### WHAT THE TASK ASKS
Keep only the lines from the top of the listing through the one with "this, read CUNY’s", and reproduce them unaltered.

### DATA FOR ANALYSIS
--

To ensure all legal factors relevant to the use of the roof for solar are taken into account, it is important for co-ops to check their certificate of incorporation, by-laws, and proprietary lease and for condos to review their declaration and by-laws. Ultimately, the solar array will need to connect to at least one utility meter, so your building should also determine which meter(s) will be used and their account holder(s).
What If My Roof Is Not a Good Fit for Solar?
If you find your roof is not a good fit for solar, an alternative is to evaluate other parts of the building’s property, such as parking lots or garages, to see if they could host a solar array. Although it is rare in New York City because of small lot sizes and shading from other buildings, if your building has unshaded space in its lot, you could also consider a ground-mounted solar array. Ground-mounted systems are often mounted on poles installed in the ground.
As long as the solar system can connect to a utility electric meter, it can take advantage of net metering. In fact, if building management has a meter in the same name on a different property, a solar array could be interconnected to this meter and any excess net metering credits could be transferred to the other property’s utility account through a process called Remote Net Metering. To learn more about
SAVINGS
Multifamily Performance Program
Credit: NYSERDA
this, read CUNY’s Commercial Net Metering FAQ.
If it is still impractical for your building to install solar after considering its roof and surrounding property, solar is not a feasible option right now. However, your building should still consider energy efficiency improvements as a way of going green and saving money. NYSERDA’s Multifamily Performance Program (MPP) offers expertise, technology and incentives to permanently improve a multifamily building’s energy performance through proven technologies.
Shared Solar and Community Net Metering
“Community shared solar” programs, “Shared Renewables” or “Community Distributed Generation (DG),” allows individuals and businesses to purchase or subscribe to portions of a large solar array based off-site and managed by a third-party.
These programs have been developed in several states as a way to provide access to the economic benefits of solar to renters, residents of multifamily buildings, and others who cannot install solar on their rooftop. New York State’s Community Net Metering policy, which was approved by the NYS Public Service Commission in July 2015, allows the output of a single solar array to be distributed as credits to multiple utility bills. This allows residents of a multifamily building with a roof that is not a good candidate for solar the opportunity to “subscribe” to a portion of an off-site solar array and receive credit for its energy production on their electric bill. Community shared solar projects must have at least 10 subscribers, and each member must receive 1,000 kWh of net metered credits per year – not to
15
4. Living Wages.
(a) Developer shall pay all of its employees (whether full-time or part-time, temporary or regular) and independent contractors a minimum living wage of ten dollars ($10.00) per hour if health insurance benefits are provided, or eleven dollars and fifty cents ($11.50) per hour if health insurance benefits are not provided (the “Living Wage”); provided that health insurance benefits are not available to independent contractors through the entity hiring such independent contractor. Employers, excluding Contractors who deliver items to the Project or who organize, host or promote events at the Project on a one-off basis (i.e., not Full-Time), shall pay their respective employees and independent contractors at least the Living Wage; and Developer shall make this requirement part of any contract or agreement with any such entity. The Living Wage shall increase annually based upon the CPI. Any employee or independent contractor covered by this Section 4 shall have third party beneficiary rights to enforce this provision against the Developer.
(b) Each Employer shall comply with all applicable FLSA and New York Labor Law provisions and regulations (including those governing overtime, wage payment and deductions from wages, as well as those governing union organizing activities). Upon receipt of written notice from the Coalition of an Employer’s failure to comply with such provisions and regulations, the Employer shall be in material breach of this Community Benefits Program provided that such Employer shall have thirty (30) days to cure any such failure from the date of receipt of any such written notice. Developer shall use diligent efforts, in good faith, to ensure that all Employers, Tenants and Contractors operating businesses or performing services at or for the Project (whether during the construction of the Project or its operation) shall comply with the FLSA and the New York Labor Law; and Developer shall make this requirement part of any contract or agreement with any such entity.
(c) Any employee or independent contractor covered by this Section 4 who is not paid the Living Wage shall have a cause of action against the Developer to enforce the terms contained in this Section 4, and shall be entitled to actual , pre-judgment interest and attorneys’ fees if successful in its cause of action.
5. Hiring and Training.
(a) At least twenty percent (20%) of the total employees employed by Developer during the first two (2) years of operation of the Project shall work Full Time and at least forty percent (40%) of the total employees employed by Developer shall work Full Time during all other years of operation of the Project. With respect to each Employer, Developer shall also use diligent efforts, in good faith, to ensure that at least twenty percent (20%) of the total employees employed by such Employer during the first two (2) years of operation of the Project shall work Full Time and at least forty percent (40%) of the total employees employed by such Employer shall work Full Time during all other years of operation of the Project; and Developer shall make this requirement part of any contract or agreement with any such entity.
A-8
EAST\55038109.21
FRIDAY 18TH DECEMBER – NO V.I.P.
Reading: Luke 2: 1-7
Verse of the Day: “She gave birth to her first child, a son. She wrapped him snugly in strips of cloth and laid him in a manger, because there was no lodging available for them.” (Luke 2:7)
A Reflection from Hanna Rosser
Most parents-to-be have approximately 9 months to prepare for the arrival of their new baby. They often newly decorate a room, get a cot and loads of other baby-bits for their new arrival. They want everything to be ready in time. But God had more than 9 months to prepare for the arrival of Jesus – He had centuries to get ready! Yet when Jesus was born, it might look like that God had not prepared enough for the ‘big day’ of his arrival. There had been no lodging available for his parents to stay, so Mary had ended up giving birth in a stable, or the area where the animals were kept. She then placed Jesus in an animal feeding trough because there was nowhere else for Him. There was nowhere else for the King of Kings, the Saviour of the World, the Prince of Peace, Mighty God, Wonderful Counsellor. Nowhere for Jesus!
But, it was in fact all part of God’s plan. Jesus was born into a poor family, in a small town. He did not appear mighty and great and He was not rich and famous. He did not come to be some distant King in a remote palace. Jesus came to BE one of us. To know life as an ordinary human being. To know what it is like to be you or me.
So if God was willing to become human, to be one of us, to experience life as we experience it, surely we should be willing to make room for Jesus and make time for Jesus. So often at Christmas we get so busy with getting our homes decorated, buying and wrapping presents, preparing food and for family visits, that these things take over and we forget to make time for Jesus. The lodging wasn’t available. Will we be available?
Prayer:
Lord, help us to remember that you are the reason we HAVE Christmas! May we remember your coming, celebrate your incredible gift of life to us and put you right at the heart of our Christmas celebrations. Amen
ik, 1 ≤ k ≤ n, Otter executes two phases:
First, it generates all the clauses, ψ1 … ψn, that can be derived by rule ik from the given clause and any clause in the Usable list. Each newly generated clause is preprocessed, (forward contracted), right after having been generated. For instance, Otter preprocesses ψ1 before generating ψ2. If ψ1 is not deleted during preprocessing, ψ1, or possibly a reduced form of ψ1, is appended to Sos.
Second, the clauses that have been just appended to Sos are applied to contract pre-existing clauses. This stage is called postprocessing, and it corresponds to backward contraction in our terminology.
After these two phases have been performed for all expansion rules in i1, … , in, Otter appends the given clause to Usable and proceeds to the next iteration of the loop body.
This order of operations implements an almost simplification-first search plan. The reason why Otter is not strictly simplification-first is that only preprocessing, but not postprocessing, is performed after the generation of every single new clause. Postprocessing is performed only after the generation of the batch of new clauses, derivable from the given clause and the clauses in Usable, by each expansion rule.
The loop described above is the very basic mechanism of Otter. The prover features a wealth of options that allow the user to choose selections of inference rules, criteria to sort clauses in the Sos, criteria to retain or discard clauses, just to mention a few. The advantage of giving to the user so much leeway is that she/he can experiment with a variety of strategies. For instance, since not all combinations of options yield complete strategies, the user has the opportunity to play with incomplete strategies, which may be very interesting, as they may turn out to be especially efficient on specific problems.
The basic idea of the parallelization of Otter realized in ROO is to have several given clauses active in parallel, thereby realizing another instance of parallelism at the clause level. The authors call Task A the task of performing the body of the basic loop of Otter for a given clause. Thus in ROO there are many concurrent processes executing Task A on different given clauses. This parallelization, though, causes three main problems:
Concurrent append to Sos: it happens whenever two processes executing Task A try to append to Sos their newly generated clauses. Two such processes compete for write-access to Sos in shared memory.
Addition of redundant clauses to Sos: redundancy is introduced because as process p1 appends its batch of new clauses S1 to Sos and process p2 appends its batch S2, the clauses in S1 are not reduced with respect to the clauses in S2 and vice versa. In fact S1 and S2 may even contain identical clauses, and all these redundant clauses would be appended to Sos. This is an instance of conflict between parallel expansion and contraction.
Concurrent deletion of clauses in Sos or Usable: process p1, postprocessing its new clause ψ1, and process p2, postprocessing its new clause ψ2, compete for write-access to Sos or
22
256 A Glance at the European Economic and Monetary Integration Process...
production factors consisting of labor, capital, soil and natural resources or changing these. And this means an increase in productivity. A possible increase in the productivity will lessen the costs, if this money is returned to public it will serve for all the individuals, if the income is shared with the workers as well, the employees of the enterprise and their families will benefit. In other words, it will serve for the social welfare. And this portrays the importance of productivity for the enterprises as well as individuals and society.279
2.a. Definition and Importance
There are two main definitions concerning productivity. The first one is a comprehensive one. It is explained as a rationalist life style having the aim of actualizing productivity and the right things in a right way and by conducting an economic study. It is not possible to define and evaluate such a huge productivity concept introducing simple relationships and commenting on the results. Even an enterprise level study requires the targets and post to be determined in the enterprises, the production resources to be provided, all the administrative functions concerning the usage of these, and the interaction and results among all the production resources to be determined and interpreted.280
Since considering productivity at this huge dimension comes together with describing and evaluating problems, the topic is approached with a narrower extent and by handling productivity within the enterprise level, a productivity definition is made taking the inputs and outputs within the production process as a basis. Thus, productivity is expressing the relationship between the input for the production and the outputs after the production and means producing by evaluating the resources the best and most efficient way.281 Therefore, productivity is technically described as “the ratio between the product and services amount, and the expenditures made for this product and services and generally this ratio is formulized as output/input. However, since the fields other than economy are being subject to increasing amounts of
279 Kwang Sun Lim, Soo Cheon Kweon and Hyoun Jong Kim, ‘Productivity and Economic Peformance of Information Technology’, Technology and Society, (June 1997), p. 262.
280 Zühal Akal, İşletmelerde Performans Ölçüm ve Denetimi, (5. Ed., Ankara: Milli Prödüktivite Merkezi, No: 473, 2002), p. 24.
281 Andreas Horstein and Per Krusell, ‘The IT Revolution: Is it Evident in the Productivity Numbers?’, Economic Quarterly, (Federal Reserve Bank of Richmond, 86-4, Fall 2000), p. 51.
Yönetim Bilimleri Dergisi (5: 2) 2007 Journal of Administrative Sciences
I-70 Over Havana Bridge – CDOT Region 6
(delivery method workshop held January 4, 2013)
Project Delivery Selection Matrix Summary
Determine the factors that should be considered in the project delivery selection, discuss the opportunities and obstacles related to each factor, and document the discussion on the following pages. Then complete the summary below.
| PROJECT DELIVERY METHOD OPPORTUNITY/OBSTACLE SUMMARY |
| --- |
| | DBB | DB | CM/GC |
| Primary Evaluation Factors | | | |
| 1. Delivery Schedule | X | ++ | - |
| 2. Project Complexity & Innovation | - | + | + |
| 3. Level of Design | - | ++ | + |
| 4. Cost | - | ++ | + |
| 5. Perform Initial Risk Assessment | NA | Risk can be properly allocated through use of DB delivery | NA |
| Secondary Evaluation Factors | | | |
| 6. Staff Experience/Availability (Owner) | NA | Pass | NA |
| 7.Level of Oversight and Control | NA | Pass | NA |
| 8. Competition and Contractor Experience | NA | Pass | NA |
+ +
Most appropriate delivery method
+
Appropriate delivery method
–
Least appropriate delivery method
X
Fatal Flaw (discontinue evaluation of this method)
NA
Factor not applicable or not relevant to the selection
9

--

### OUTPUT OF THE EXERCISE
To ensure all legal factors relevant to the use of the roof for solar are taken into account, it is important for co-ops to check their certificate of incorporation, by-laws, and proprietary lease and for condos to review their declaration and by-laws. Ultimately, the solar array will need to connect to at least one utility meter, so your building should also determine which meter(s) will be used and their account holder(s).
What If My Roof Is Not a Good Fit for Solar?
If you find your roof is not a good fit for solar, an alternative is to evaluate other parts of the building’s property, such as parking lots or garages, to see if they could host a solar array. Although it is rare in New York City because of small lot sizes and shading from other buildings, if your building has unshaded space in its lot, you could also consider a ground-mounted solar array. Ground-mounted systems are often mounted on poles installed in the ground.
As long as the solar system can connect to a utility electric meter, it can take advantage of net metering. In fact, if building management has a meter in the same name on a different property, a solar array could be interconnected to this meter and any excess net metering credits could be transferred to the other property’s utility account through a process called Remote Net Metering. To learn more about
SAVINGS
Multifamily Performance Program
Credit: NYSERDA
this, read CUNY’s Commercial Net Metering FAQ.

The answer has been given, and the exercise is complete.